Dataset entries:
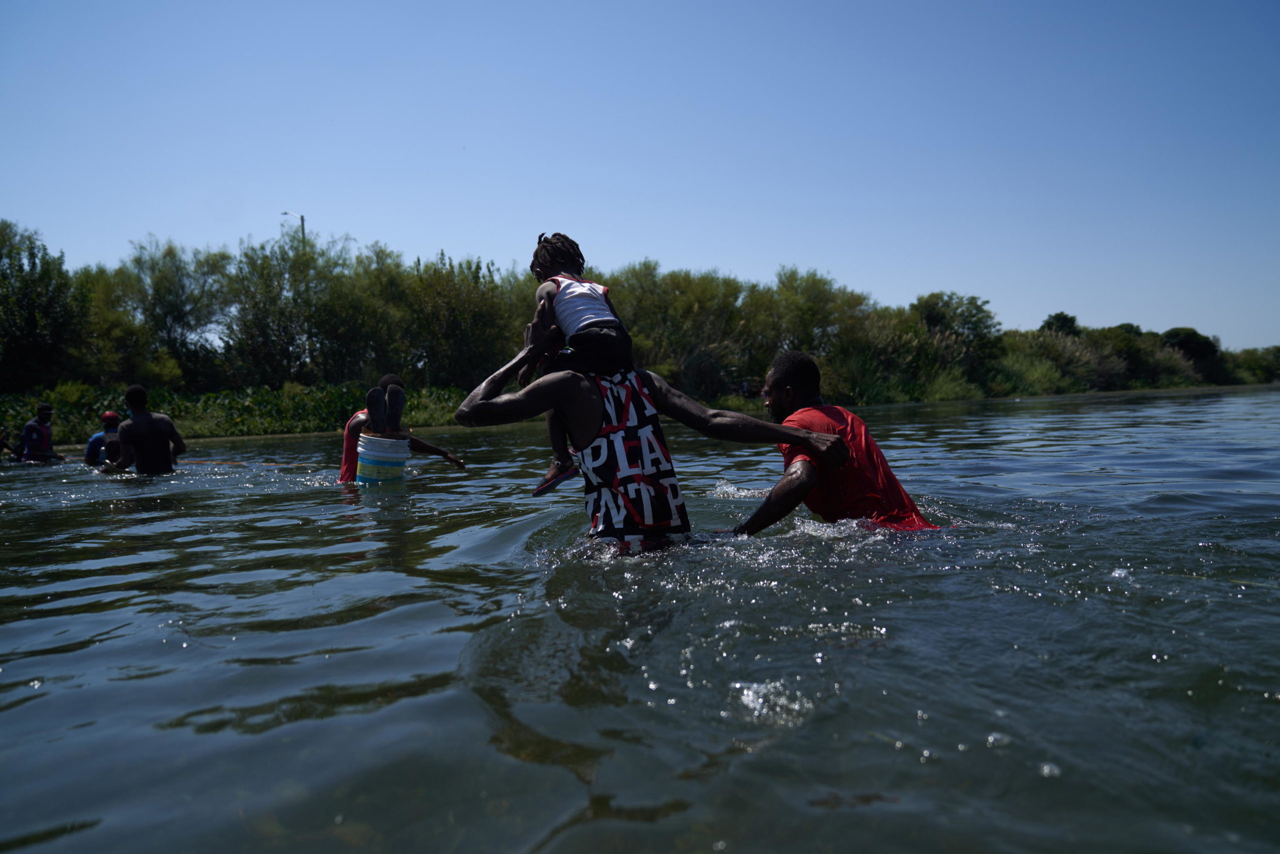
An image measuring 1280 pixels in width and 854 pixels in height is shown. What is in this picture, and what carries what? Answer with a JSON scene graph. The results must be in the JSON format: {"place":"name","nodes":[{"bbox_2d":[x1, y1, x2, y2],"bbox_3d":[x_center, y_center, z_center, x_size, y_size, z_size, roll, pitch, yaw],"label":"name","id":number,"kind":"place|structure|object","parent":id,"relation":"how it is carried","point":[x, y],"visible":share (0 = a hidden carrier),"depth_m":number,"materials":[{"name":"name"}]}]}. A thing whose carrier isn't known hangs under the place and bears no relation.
{"place":"outdoors","nodes":[
{"label":"outdoors","id":0,"kind":"place"},
{"bbox_2d":[0,0,1279,347],"label":"sky","id":1,"kind":"structure","parent":0,"point":[449,230],"materials":[{"name":"blue"}]},
{"bbox_2d":[0,387,1279,853],"label":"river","id":2,"kind":"structure","parent":0,"point":[63,660],"materials":[{"name":"liquid"}]},
{"bbox_2d":[0,424,13,458],"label":"person","id":3,"kind":"object","parent":2,"relation":"in","point":[3,444],"visible":0.9,"depth_m":14.06},
{"bbox_2d":[16,402,63,463],"bbox_3d":[-7.568,0.302,12.491,0.652,1.175,0.612,0,3,27],"label":"person","id":4,"kind":"object","parent":2,"relation":"in","point":[41,409],"visible":0.81,"depth_m":12.43},
{"bbox_2d":[84,411,121,465],"bbox_3d":[-5.781,0.336,10.892,0.621,1.027,0.565,-1,2,-1],"label":"person","id":5,"kind":"object","parent":2,"relation":"in","point":[93,444],"visible":0.41,"depth_m":10.81},
{"bbox_2d":[114,383,185,474],"bbox_3d":[-4.614,0.261,9.368,0.623,1.305,0.654,0,2,12],"label":"man","id":6,"kind":"object","parent":2,"relation":"in","point":[146,436],"visible":0.92,"depth_m":9.26},
{"bbox_2d":[180,456,317,468],"bbox_3d":[-4.548,0.418,11.627,2.678,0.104,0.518,0,2,12],"label":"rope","id":7,"kind":"object","parent":2,"relation":"on","point":[209,461],"visible":0.77,"depth_m":11.60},
{"bbox_2d":[338,374,464,479],"bbox_3d":[-1.943,0.285,7.868,1.106,1.379,0.671,-1,2,-1],"label":"man","id":8,"kind":"object","parent":2,"relation":"in","point":[349,434],"visible":0.47,"depth_m":7.77},
{"bbox_2d":[355,431,409,483],"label":"bucket","id":9,"kind":"object","parent":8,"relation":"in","point":[366,439],"visible":0.81,"depth_m":7.62,"materials":[{"name":"plastic"}]},
{"bbox_2d":[364,374,407,437],"bbox_3d":[-1.969,-0.143,7.758,0.379,0.537,0.403,-1,2,-1],"label":"child","id":10,"kind":"object","parent":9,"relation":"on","point":[371,394],"visible":0.82,"depth_m":7.69},
{"bbox_2d":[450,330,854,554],"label":"man","id":11,"kind":"object","parent":2,"relation":"in","point":[539,391],"visible":0.85,"depth_m":4.02},
{"bbox_2d":[522,232,630,500],"bbox_3d":[-0.242,-0.220,3.995,0.461,1.047,0.601,-2,2,-15],"label":"child","id":12,"kind":"object","parent":11,"relation":"on","point":[607,324],"visible":0.77,"depth_m":3.94},
{"bbox_2d":[732,350,947,534],"bbox_3d":[0.868,0.349,4.466,0.843,1.349,0.924,-1,2,-1],"label":"man","id":13,"kind":"object","parent":2,"relation":"in","point":[775,372],"visible":0.84,"depth_m":4.29},
{"bbox_2d":[0,376,1279,443],"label":"river bank","id":14,"kind":"structure","parent":0,"point":[271,434],"materials":[{"name":"green plant"}]},
{"bbox_2d":[0,220,83,388],"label":"tree","id":15,"kind":"object","parent":14,"relation":"on","point":[31,317],"visible":0.97,"depth_m":29.49,"materials":[{"name":"green plant"}]},
{"bbox_2d":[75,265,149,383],"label":"tree","id":16,"kind":"object","parent":14,"relation":"on","point":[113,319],"visible":0.71,"depth_m":31.05,"materials":[{"name":"green plant"}]},
{"bbox_2d":[114,237,231,382],"bbox_3d":[-16.101,-3.485,34.430,4.406,5.810,4.387,-1,2,-1],"label":"tree","id":17,"kind":"object","parent":14,"relation":"on","point":[171,292],"visible":0.93,"depth_m":33.84,"materials":[{"name":"green plant"}]},
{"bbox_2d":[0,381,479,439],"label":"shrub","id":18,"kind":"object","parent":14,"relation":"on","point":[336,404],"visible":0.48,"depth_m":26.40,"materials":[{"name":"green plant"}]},
{"bbox_2d":[224,234,354,386],"bbox_3d":[-11.745,-3.447,33.793,4.778,5.903,4.689,-1,2,-1],"label":"tree","id":19,"kind":"object","parent":14,"relation":"on","point":[276,317],"visible":0.92,"depth_m":33.04,"materials":[{"name":"green plant"}]},
{"bbox_2d":[282,210,305,247],"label":"street lamp","id":20,"kind":"object","parent":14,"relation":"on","point":[301,220],"visible":0.24,"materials":[{"name":"metal"}]},
{"bbox_2d":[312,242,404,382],"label":"tree","id":21,"kind":"object","parent":14,"relation":"on","point":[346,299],"visible":0.78,"depth_m":34.95,"materials":[{"name":"green plant"}]},
{"bbox_2d":[402,253,523,387],"bbox_3d":[-6.588,-3.511,37.135,5.174,5.609,5.160,-1,2,-1],"label":"tree","id":22,"kind":"object","parent":14,"relation":"on","point":[459,317],"visible":0.84,"depth_m":36.12,"materials":[{"name":"green plant"}]},
{"bbox_2d":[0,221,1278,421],"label":"tree line","id":23,"kind":"object","parent":14,"relation":"on","point":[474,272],"visible":0.82,"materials":[{"name":"green plant"}]},
{"bbox_2d":[613,263,752,397],"label":"tree","id":24,"kind":"object","parent":14,"relation":"on","point":[680,309],"visible":0.82,"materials":[{"name":"green plant"}]},
{"bbox_2d":[755,266,868,368],"label":"tree","id":25,"kind":"object","parent":14,"relation":"on","point":[820,299],"visible":0.82,"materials":[{"name":"green plant"}]},
{"bbox_2d":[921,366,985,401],"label":"shrub","id":26,"kind":"object","parent":14,"relation":"on","point":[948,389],"visible":0.67,"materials":[{"name":"green plant"}]},
{"bbox_2d":[911,291,998,383],"label":"tree","id":27,"kind":"object","parent":14,"relation":"on","point":[933,317],"visible":0.87,"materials":[{"name":"green plant"}]},
{"bbox_2d":[1039,311,1080,336],"label":"tree","id":28,"kind":"object","parent":14,"relation":"on","point":[1070,319],"visible":0.49,"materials":[{"name":"green plant"}]},
{"bbox_2d":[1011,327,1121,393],"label":"shrub","id":29,"kind":"object","parent":14,"relation":"on","point":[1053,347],"visible":0.68,"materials":[{"name":"green plant"}]},
{"bbox_2d":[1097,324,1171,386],"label":"shrub","id":30,"kind":"object","parent":14,"relation":"on","point":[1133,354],"visible":0.66,"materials":[{"name":"green plant"}]},
{"bbox_2d":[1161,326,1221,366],"label":"tree","id":31,"kind":"object","parent":14,"relation":"on","point":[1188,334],"visible":0.65,"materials":[{"name":"green plant"}]},
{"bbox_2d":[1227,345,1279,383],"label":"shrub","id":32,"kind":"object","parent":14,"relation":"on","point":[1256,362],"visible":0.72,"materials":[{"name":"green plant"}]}
]}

Exercise brief: What is needed is every record above printed exactly, with no pictures.

Answer to this task:
An image measuring 1280 pixels in width and 854 pixels in height is shown. What is in this picture, and what carries what? Answer with a JSON scene graph. The results must be in the JSON format: {"place":"name","nodes":[{"bbox_2d":[x1, y1, x2, y2],"bbox_3d":[x_center, y_center, z_center, x_size, y_size, z_size, roll, pitch, yaw],"label":"name","id":number,"kind":"place|structure|object","parent":id,"relation":"how it is carried","point":[x, y],"visible":share (0 = a hidden carrier),"depth_m":number,"materials":[{"name":"name"}]}]}. A thing whose carrier isn't known hangs under the place and bears no relation.
{"place":"outdoors","nodes":[
{"label":"outdoors","id":0,"kind":"place"},
{"bbox_2d":[0,0,1279,347],"label":"sky","id":1,"kind":"structure","parent":0,"point":[449,230],"materials":[{"name":"blue"}]},
{"bbox_2d":[0,387,1279,853],"label":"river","id":2,"kind":"structure","parent":0,"point":[63,660],"materials":[{"name":"liquid"}]},
{"bbox_2d":[0,424,13,458],"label":"person","id":3,"kind":"object","parent":2,"relation":"in","point":[3,444],"visible":0.9,"depth_m":14.06},
{"bbox_2d":[16,402,63,463],"bbox_3d":[-7.568,0.302,12.491,0.652,1.175,0.612,0,3,27],"label":"person","id":4,"kind":"object","parent":2,"relation":"in","point":[41,409],"visible":0.81,"depth_m":12.43},
{"bbox_2d":[84,411,121,465],"bbox_3d":[-5.781,0.336,10.892,0.621,1.027,0.565,-1,2,-1],"label":"person","id":5,"kind":"object","parent":2,"relation":"in","point":[93,444],"visible":0.41,"depth_m":10.81},
{"bbox_2d":[114,383,185,474],"bbox_3d":[-4.614,0.261,9.368,0.623,1.305,0.654,0,2,12],"label":"man","id":6,"kind":"object","parent":2,"relation":"in","point":[146,436],"visible":0.92,"depth_m":9.26},
{"bbox_2d":[180,456,317,468],"bbox_3d":[-4.548,0.418,11.627,2.678,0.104,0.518,0,2,12],"label":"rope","id":7,"kind":"object","parent":2,"relation":"on","point":[209,461],"visible":0.77,"depth_m":11.60},
{"bbox_2d":[338,374,464,479],"bbox_3d":[-1.943,0.285,7.868,1.106,1.379,0.671,-1,2,-1],"label":"man","id":8,"kind":"object","parent":2,"relation":"in","point":[349,434],"visible":0.47,"depth_m":7.77},
{"bbox_2d":[355,431,409,483],"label":"bucket","id":9,"kind":"object","parent":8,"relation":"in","point":[366,439],"visible":0.81,"depth_m":7.62,"materials":[{"name":"plastic"}]},
{"bbox_2d":[364,374,407,437],"bbox_3d":[-1.969,-0.143,7.758,0.379,0.537,0.403,-1,2,-1],"label":"child","id":10,"kind":"object","parent":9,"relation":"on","point":[371,394],"visible":0.82,"depth_m":7.69},
{"bbox_2d":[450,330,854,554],"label":"man","id":11,"kind":"object","parent":2,"relation":"in","point":[539,391],"visible":0.85,"depth_m":4.02},
{"bbox_2d":[522,232,630,500],"bbox_3d":[-0.242,-0.220,3.995,0.461,1.047,0.601,-2,2,-15],"label":"child","id":12,"kind":"object","parent":11,"relation":"on","point":[607,324],"visible":0.77,"depth_m":3.94},
{"bbox_2d":[732,350,947,534],"bbox_3d":[0.868,0.349,4.466,0.843,1.349,0.924,-1,2,-1],"label":"man","id":13,"kind":"object","parent":2,"relation":"in","point":[775,372],"visible":0.84,"depth_m":4.29},
{"bbox_2d":[0,376,1279,443],"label":"river bank","id":14,"kind":"structure","parent":0,"point":[271,434],"materials":[{"name":"green plant"}]},
{"bbox_2d":[0,220,83,388],"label":"tree","id":15,"kind":"object","parent":14,"relation":"on","point":[31,317],"visible":0.97,"depth_m":29.49,"materials":[{"name":"green plant"}]},
{"bbox_2d":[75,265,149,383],"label":"tree","id":16,"kind":"object","parent":14,"relation":"on","point":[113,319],"visible":0.71,"depth_m":31.05,"materials":[{"name":"green plant"}]},
{"bbox_2d":[114,237,231,382],"bbox_3d":[-16.101,-3.485,34.430,4.406,5.810,4.387,-1,2,-1],"label":"tree","id":17,"kind":"object","parent":14,"relation":"on","point":[171,292],"visible":0.93,"depth_m":33.84,"materials":[{"name":"green plant"}]},
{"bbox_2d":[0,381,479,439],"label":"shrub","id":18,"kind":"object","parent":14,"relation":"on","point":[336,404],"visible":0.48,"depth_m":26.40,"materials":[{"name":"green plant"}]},
{"bbox_2d":[224,234,354,386],"bbox_3d":[-11.745,-3.447,33.793,4.778,5.903,4.689,-1,2,-1],"label":"tree","id":19,"kind":"object","parent":14,"relation":"on","point":[276,317],"visible":0.92,"depth_m":33.04,"materials":[{"name":"green plant"}]},
{"bbox_2d":[282,210,305,247],"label":"street lamp","id":20,"kind":"object","parent":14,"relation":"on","point":[301,220],"visible":0.24,"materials":[{"name":"metal"}]},
{"bbox_2d":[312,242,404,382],"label":"tree","id":21,"kind":"object","parent":14,"relation":"on","point":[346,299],"visible":0.78,"depth_m":34.95,"materials":[{"name":"green plant"}]},
{"bbox_2d":[402,253,523,387],"bbox_3d":[-6.588,-3.511,37.135,5.174,5.609,5.160,-1,2,-1],"label":"tree","id":22,"kind":"object","parent":14,"relation":"on","point":[459,317],"visible":0.84,"depth_m":36.12,"materials":[{"name":"green plant"}]},
{"bbox_2d":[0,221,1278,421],"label":"tree line","id":23,"kind":"object","parent":14,"relation":"on","point":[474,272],"visible":0.82,"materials":[{"name":"green plant"}]},
{"bbox_2d":[613,263,752,397],"label":"tree","id":24,"kind":"object","parent":14,"relation":"on","point":[680,309],"visible":0.82,"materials":[{"name":"green plant"}]},
{"bbox_2d":[755,266,868,368],"label":"tree","id":25,"kind":"object","parent":14,"relation":"on","point":[820,299],"visible":0.82,"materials":[{"name":"green plant"}]},
{"bbox_2d":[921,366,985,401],"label":"shrub","id":26,"kind":"object","parent":14,"relation":"on","point":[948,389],"visible":0.67,"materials":[{"name":"green plant"}]},
{"bbox_2d":[911,291,998,383],"label":"tree","id":27,"kind":"object","parent":14,"relation":"on","point":[933,317],"visible":0.87,"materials":[{"name":"green plant"}]},
{"bbox_2d":[1039,311,1080,336],"label":"tree","id":28,"kind":"object","parent":14,"relation":"on","point":[1070,319],"visible":0.49,"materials":[{"name":"green plant"}]},
{"bbox_2d":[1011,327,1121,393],"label":"shrub","id":29,"kind":"object","parent":14,"relation":"on","point":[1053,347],"visible":0.68,"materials":[{"name":"green plant"}]},
{"bbox_2d":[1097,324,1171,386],"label":"shrub","id":30,"kind":"object","parent":14,"relation":"on","point":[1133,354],"visible":0.66,"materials":[{"name":"green plant"}]},
{"bbox_2d":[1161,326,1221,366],"label":"tree","id":31,"kind":"object","parent":14,"relation":"on","point":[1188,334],"visible":0.65,"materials":[{"name":"green plant"}]},
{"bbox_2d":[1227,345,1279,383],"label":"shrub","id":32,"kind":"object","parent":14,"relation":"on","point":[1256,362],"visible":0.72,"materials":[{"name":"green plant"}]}
]}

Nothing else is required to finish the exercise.